Veru's commercial product, the FC2 Female Condom, continues to generate steady revenue, contributing to the company's overall financial stability. In the most recent quarter, the FC2 business accounted for $3.95 million in net revenues, with $0.55 million from the U.S. prescription channel and $3.40 million from the global public health sector. For the nine months ended June 30, 2024, FC2 net revenues were $10.23 million. The gross profit margin for the FC2 business was 34% in the three-month period and 31% in the nine-month period, reflecting a change in sales mix with a higher proportion of lower-margin global public health sector sales.

The majority of Veru's revenues come from sales of its FC2 Female Condom in the global public health sector, primarily to government agencies, NGOs, and commercial partners. In the U.S., FC2 is sold through telehealth providers in the prescription channel.

Risk Factors

One potential risk factor for Veru is its reliance on a limited number of large customers for its FC2 business. In the past, the bankruptcy of a key telehealth customer, The Pill Club, resulted in a $3.9 million provision for credit losses. The company is actively working to diversify its customer base and expand its FC2 distribution channels to mitigate this risk.

Additionally, Veru's failure to timely file certain regulatory reports with the SEC has temporarily impacted the company's ability to access the capital markets through new registration statements on Form S-3. This may increase the company's cost of capital and create challenges in funding its ongoing drug development efforts. Veru is committed to addressing these filing delinquencies and regaining its Form S-3 eligibility.

Investment Opportunity

Despite these risks, Veru's focus on high-potential pipeline candidates, particularly enobosarm for weight management, presents a compelling investment opportunity. The company's strong liquidity position, efficient operations, and promising clinical data support its ability to navigate the challenges and capitalize on the significant market opportunities in the metabolic disease and infectious disease spaces.

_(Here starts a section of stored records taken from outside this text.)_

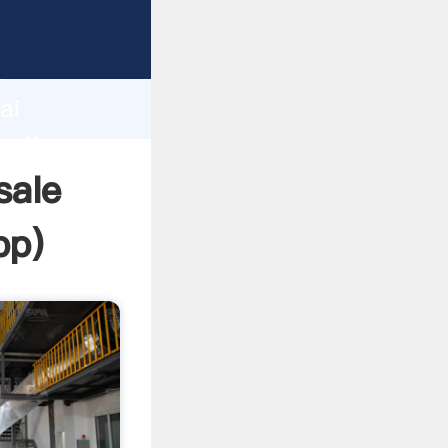
d
ai
te the
sale
pp
)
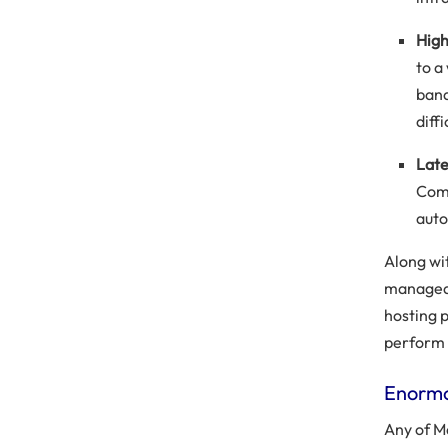
High
to a
band
diffi
Late
Comm
auto
Along wi
managed 
hosting p
perform 
Enormo
Any of M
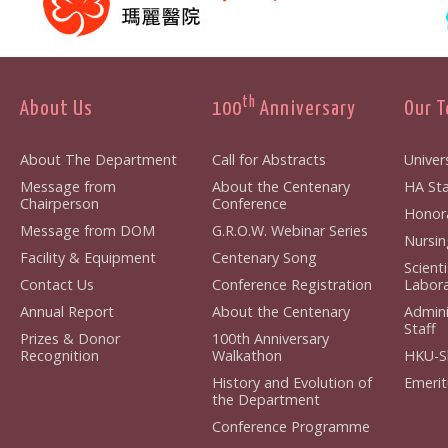
th
About Us
100
Anniversary
Our 
About The Department
Call for Abstracts
Univers
Message from
About the Centenary
HA Sta
Chairperson
Conference
Honora
Message from DOM
G.R.O.W. Webinar Series
Nursin
Facility & Equipment
Centenary Song
Scient
Contact Us
Conference Registration
Labora
Annual Report
About the Centenary
Admini
Staff
Prizes & Donor
100th Anniversary
Recognition
Walkathon
HKU-S
History and Evolution of
Emerit
the Department
Conference Programme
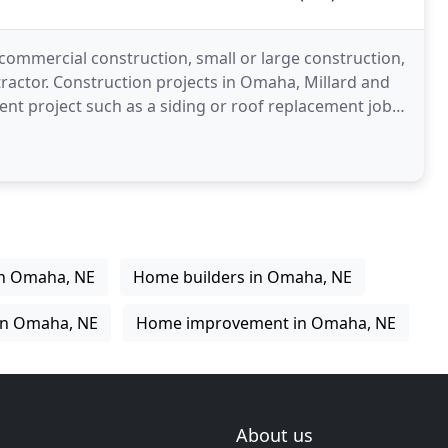
 commercial construction, small or large construction,
tractor. Construction projects in Omaha, Millard and
ent project such as a siding or roof replacement job
in Omaha, NE
Home builders in Omaha, NE
in Omaha, NE
Home improvement in Omaha, NE
About us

As Veru continues to execute on its strategic priorities, investors will closely monitor the progress of the enobosarm Phase 2b clinical trial, which is expected to deliver topline results by the end of 2024. Additionally, the company's ability to secure external funding for the sabizabulin program will be a key factor in determining Veru's long-term growth trajectory.

Conclusion

In conclusion, Veru Inc. is a versatile biopharmaceutical company with a diverse pipeline and a solid commercial foundation. The potential of enobosarm to address the muscle-wasting side effects of weight loss medications, coupled with the company's financial discipline and efficient operations, make Veru a compelling investment opportunity in the dynamic biotech sector. While the company faces challenges, including a recent decline in revenue and ongoing losses, its focus on advancing high-potential drug candidates and maintaining a strong liquidity position positions it well for future growth. Investors should closely monitor the progress of Veru's clinical trials and its ability to secure additional funding to support its development programs.